According to the WHO: “Cholera can be endemic or epidemic. A cholera-endemic area is an area where confirmed cholera cases were detected during the last three years with evidence of local transmission (meaning the cases are not imported from elsewhere). A cholera outbreak/epidemic can occur in both endemic countries and in countries where cholera does not regularly occur.”

In cholera endemic countries an outbreak can be seasonal or sporadic and represents a greater than expected number of cases. In a country where cholera does not regularly occur, an outbreak is defined by the occurrence of at least one confirmed case of cholera with evidence of local transmission in an area where there is not usually cholera.

Cholera transmission is closely linked to inadequate access to clean water and sanitation facilities. Typical at-risk areas include peri-urban slums and camps for internally displaced persons or refugees, where minimum requirements of clean water and sanitation are not met.

The number of cholera cases reported to WHO has continued to be high over the last few years. During 2020, 323 369 cases and 857 deaths were notified from 24 countries. The discrepancy between these figures and the estimated burden of the disease is due to many cases not being recorded due to limitations in surveillance systems and fear of impact on trade and tourism.

Prevention and control

A multifaceted approach is key to control cholera, and to reduce deaths. A combination of surveillance, water, sanitation and hygiene, social mobilisation, treatment and oral cholera vaccines are used.

Surveillance

“Cholera surveillance should be part of an integrated disease surveillance system that includes feedback at the local level and information-sharing at the global level. Cholera cases are detected based on clinical suspicion in patients who present with severe acute watery diarrhoea. The suspicion is then confirmed by identifying V. cholerae in stool samples from affected patients. Detection can be facilitated using rapid diagnostic tests (RDTs), where one or more positive samples triggers a cholera alert. The samples are sent to a laboratory for confirmation by culture or PCR. Local capacity to detect (diagnose) and monitor (collect, compile, and analyse data) cholera occurrence, is central to an effective surveillance system and to planning control measures.

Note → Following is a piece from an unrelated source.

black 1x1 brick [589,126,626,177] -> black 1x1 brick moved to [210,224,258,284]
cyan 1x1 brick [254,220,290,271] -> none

Countries affected by cholera are encouraged to strengthen disease surveillance and national preparedness to rapidly detect and respond to outbreaks. Under the International Health Regulations, notification of all cases of cholera is no longer mandatory. However, public health events involving cholera must always be assessed against the criteria provided in the regulations to determine whether there is a need for official notification.”

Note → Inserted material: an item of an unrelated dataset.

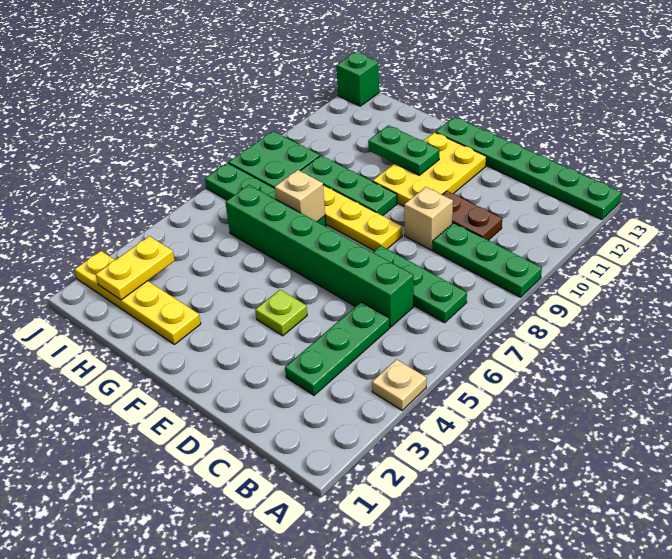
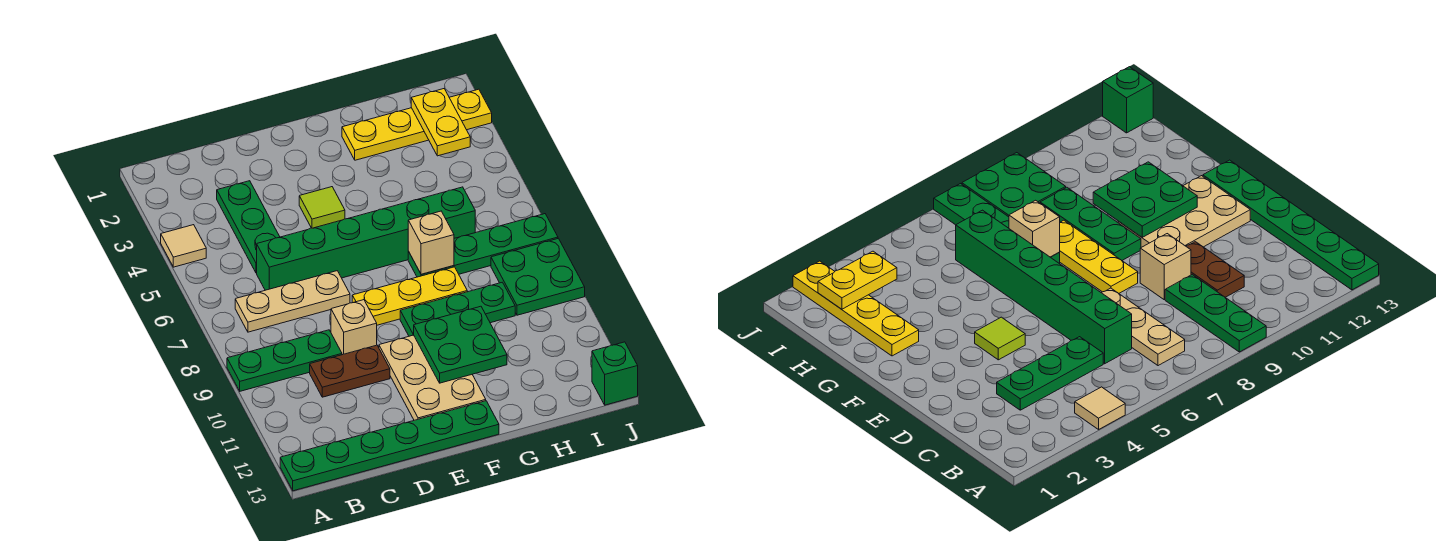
tan 1x1 plate [372,359,427,410] -> tan 1x1 tile [161,225,206,267]
green 1x3 plate [373,246,467,323] -> tan 1x3 plate [235,271,350,332]
lime 1x1 plate [255,290,307,336] -> lime 1x1 tile [299,187,345,228]
yellow 2x3 plate [373,132,486,206] -> tan 2x3 plate [379,335,486,420]
green 1x2 plate [368,125,439,175] -> green 2x2 plate [414,306,507,383]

Symptoms of cholera infection can include:

  • diarrhoea-cholera related diarrhoea is sudden
  •   one can lose fluids quickly about a litre per hour. 
  • the stool is often pale, with a milky appearance that resembles water in which rice has been rinsed.
  • Nausea and Vomiting – this often occurs in the early stages of cholera and can last for hours.
  • Signs of dehydration include irritability, fatigue, sunken eyes, a dry mouth, extreme thirst, dry and shrivelled skin that is slow to bounce back when pinched.
  •   Sometimes little or no urine comes out.
  • One can have low blood pressure or an irregular heartbeat.

 Causes

  • Surface or well water
  • Contaminated public wells are frequent sources of large scale cholera outbreaks.
  • People in crowded conditions without adequate sanitation are at high risk
  • Grains such as rice that are contaminated after cooking and kept at room temperature for several hours can grow cholera bacteria 
  • Unwashed fruits and vegetables are a frequent source in areas where there is cholera

Prevention 

Sanitising or washing your hands with soap and water frequently especially after using the toilet and before one handles food.

Drink safe water that has been boiled, disinfected or bottled water. Even when brushing your teeth.

Avoid buying food on the streets. Be sure to eat hot food that is well cooked. Avoid foods you cannot peel yourself such as grapes instead opt for bananas or oranges.

Members of the public must be on alert and report to the nearest health facility if one presents any diarrhoeal symptoms that may point to cholera.